◆ Description of the task: Translate this sentence from the passage on Victoria's donor anonymity rules into Spanish: "People conceived from donations made after 1998 currently have unconditional access to identifying information about their donor."

◆ Supplied passage:
The Australian state of Victoria has revealed plans to extend rules removing donor anonymity to allow all donor-conceived people access to identifying information about their sperm or egg donor, irrespective of the donor's consent or when they donated.
Currently, donor-conceived people over the age of 18 in the state have access to their donor's name, date of birth and ethnic origin, but access is subject to the date their gametes were donated, leading to what Health Minister Jill Hennessy has described as decades of inequality 'based simply on arbitrary time frames'.
People conceived from donations made after 1998 currently have unconditional access to identifying information about their donor. However, people born from donations made between 1988 and 1998 can only access identifying information if their donor consents. The provision was extended recently to cover those born before 1988, who previously had no access to identifying information.

◆ Listed records:
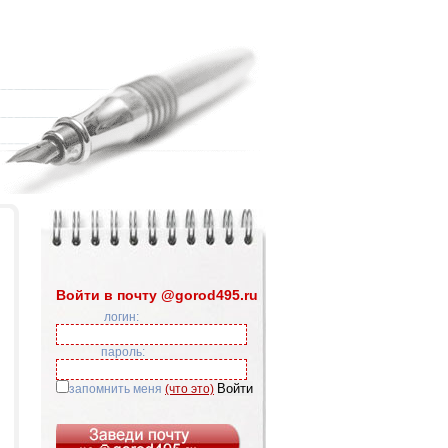
Войти в почту @gorod495.ru
логин:
пароль:
запомнить меня
(что это)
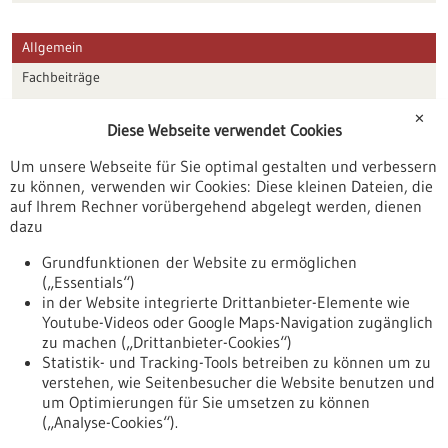
Allgemein
Fachbeiträge
Förderungen
✕
Diese Webseite verwendet Cookies
Veranstaltungen
Um unsere Webseite für Sie optimal gestalten und verbessern
Erscheinungsdatum
zu können, verwenden wir Cookies: Diese kleinen Dateien, die
auf Ihrem Rechner vorübergehend abgelegt werden, dienen
dazu
zurücksetzen
Grundfunktionen der Website zu ermöglichen
(„Essentials“)
anzeigen
in der Website integrierte Drittanbieter-Elemente wie
Youtube-Videos oder Google Maps-Navigation zugänglich
zu machen („Drittanbieter-Cookies“)
Statistik- und Tracking-Tools betreiben zu können um zu
verstehen, wie Seitenbesucher die Website benutzen und
Nach oben
um Optimierungen für Sie umsetzen zu können
(„Analyse-Cookies“).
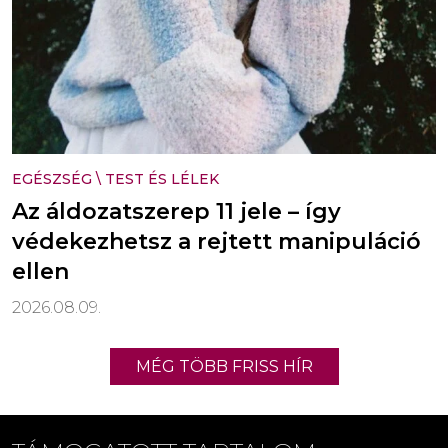
EGÉSZSÉG
\
TEST ÉS LÉLEK
Az áldozatszerep 11 jele – így
védekezhetsz a rejtett manipuláció
ellen
2026.08.09.
MÉG TÖBB FRISS HÍR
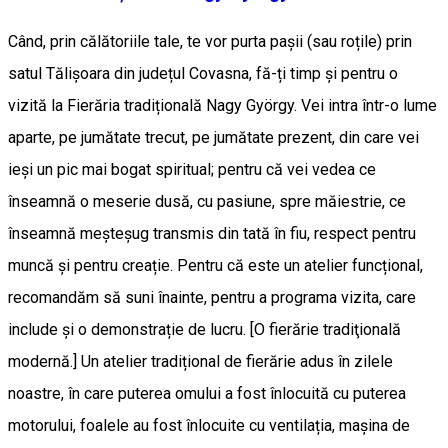
Când, prin călătoriile tale, te vor purta pașii (sau roțile) prin
satul Tălișoara din județul Covasna, fă-ți timp și pentru o
vizită la Fierăria tradițională Nagy György. Vei intra într-o lume
aparte, pe jumătate trecut, pe jumătate prezent, din care vei
ieși un pic mai bogat spiritual; pentru că vei vedea ce
înseamnă o meserie dusă, cu pasiune, spre măiestrie, ce
înseamnă meșteșug transmis din tată în fiu, respect pentru
muncă și pentru creație. Pentru că este un atelier funcțional,
recomandăm să suni înainte, pentru a programa vizita, care
include și o demonstrație de lucru. [O fierărie tradiţională
modernă.] Un atelier tradițional de fierărie adus în zilele
noastre, în care puterea omului a fost înlocuită cu puterea
motorului, foalele au fost înlocuite cu ventilația, mașina de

◆ Solution for this problem: Las personas concebidas a partir de donaciones realizadas después de 1998 tienen actualmente acceso incondicional a la información identificativa sobre su donante.